- [SUPPLIED DATA]:
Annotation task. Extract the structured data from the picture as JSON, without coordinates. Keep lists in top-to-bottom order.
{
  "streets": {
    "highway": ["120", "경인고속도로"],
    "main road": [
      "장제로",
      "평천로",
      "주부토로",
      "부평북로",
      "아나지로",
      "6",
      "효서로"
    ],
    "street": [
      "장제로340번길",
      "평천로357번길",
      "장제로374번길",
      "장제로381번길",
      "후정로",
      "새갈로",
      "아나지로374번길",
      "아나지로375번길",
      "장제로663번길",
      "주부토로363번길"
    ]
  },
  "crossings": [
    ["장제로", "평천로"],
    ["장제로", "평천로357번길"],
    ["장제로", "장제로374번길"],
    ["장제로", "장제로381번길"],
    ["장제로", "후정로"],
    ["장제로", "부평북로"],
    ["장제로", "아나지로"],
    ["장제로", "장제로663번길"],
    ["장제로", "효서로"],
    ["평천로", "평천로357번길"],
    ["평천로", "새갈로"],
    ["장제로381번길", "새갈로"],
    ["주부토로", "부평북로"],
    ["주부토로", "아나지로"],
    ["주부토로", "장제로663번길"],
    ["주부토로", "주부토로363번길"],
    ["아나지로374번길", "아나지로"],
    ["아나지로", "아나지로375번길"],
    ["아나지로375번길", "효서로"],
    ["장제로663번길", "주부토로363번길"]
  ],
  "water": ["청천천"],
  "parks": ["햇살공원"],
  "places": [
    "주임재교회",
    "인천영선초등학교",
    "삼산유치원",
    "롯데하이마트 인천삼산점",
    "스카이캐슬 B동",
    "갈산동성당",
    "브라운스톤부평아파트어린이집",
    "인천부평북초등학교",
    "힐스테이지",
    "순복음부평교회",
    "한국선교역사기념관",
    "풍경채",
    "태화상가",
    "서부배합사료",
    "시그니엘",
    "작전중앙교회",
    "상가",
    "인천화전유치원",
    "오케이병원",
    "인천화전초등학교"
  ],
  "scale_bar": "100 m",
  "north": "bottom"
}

- [TRY IT]:
Give back each entry so that it matches the original word for word.

- [SOLUTION TO THE PROBLEM]:
Annotation task. Extract the structured data from the picture as JSON, without coordinates. Keep lists in top-to-bottom order.
{
  "streets": {
    "highway": ["120", "경인고속도로"],
    "main road": [
      "장제로",
      "평천로",
      "주부토로",
      "부평북로",
      "아나지로",
      "6",
      "효서로"
    ],
    "street": [
      "장제로340번길",
      "평천로357번길",
      "장제로374번길",
      "장제로381번길",
      "후정로",
      "새갈로",
      "아나지로374번길",
      "아나지로375번길",
      "장제로663번길",
      "주부토로363번길"
    ]
  },
  "crossings": [
    ["장제로", "평천로"],
    ["장제로", "평천로357번길"],
    ["장제로", "장제로374번길"],
    ["장제로", "장제로381번길"],
    ["장제로", "후정로"],
    ["장제로", "부평북로"],
    ["장제로", "아나지로"],
    ["장제로", "장제로663번길"],
    ["장제로", "효서로"],
    ["평천로", "평천로357번길"],
    ["평천로", "새갈로"],
    ["장제로381번길", "새갈로"],
    ["주부토로", "부평북로"],
    ["주부토로", "아나지로"],
    ["주부토로", "장제로663번길"],
    ["주부토로", "주부토로363번길"],
    ["아나지로374번길", "아나지로"],
    ["아나지로", "아나지로375번길"],
    ["아나지로375번길", "효서로"],
    ["장제로663번길", "주부토로363번길"]
  ],
  "water": ["청천천"],
  "parks": ["햇살공원"],
  "places": [
    "주임재교회",
    "인천영선초등학교",
    "삼산유치원",
    "롯데하이마트 인천삼산점",
    "스카이캐슬 B동",
    "갈산동성당",
    "브라운스톤부평아파트어린이집",
    "인천부평북초등학교",
    "힐스테이지",
    "순복음부평교회",
    "한국선교역사기념관",
    "풍경채",
    "태화상가",
    "서부배합사료",
    "시그니엘",
    "작전중앙교회",
    "상가",
    "인천화전유치원",
    "오케이병원",
    "인천화전초등학교"
  ],
  "scale_bar": "100 m",
  "north": "bottom"
}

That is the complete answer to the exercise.